━━ Data provided ━━
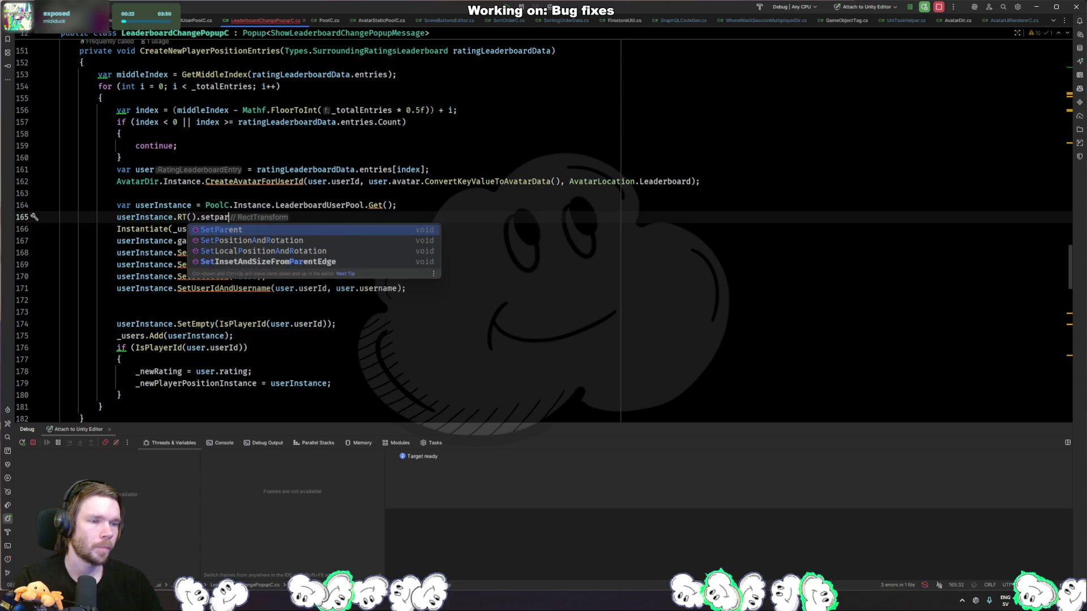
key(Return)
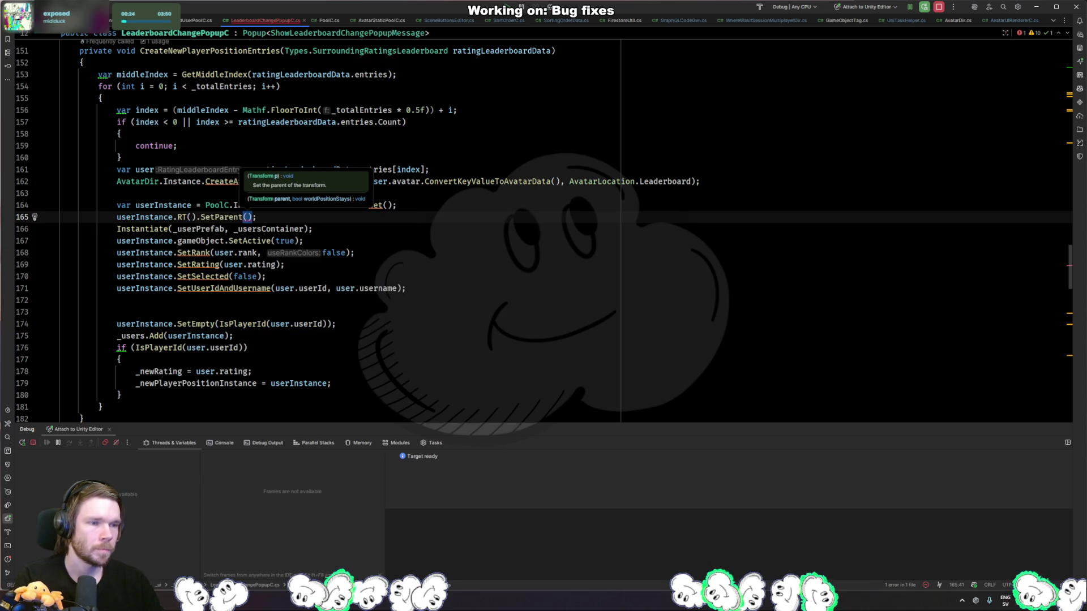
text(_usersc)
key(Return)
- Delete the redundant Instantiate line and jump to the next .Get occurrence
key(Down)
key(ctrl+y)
━━━
━━ Data provided ━━
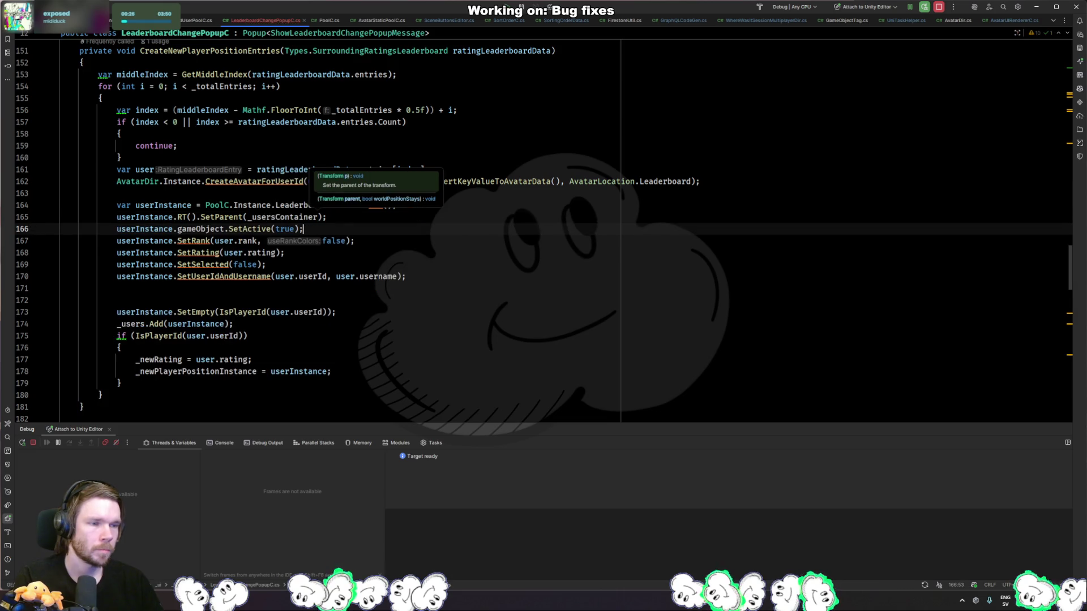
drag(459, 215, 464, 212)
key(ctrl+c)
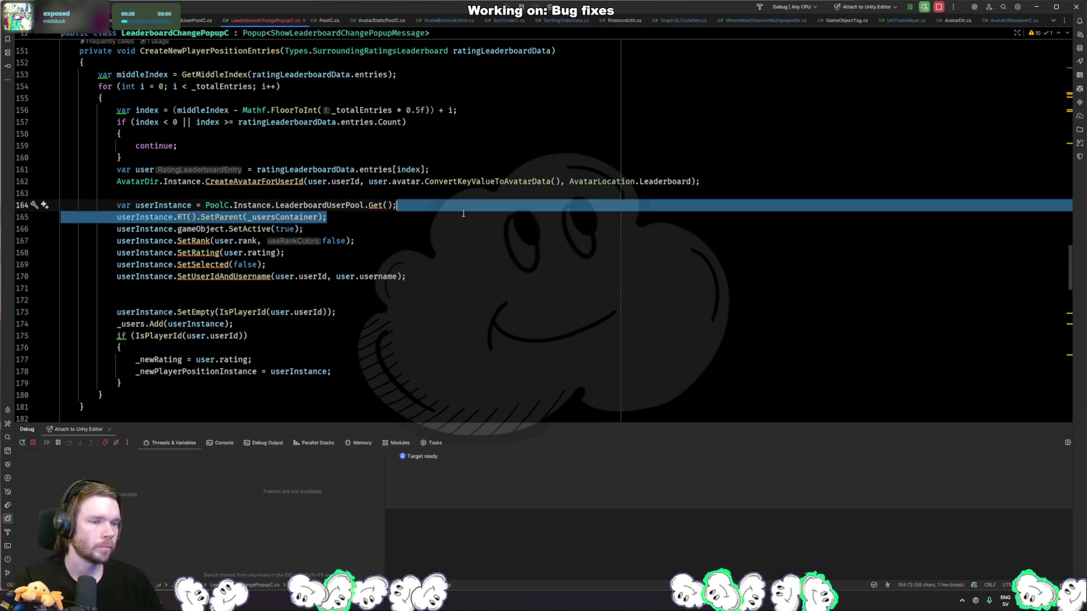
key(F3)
━━━
**How to complete this task**
Everything above from the line with "- Delete the" to the line with "key(ctrl+y)", both included, must be repeated exactly, and nothing outside that range.

**Completed exercise**
- Delete the redundant Instantiate line and jump to the next .Get occurrence
key(Down)
key(ctrl+y)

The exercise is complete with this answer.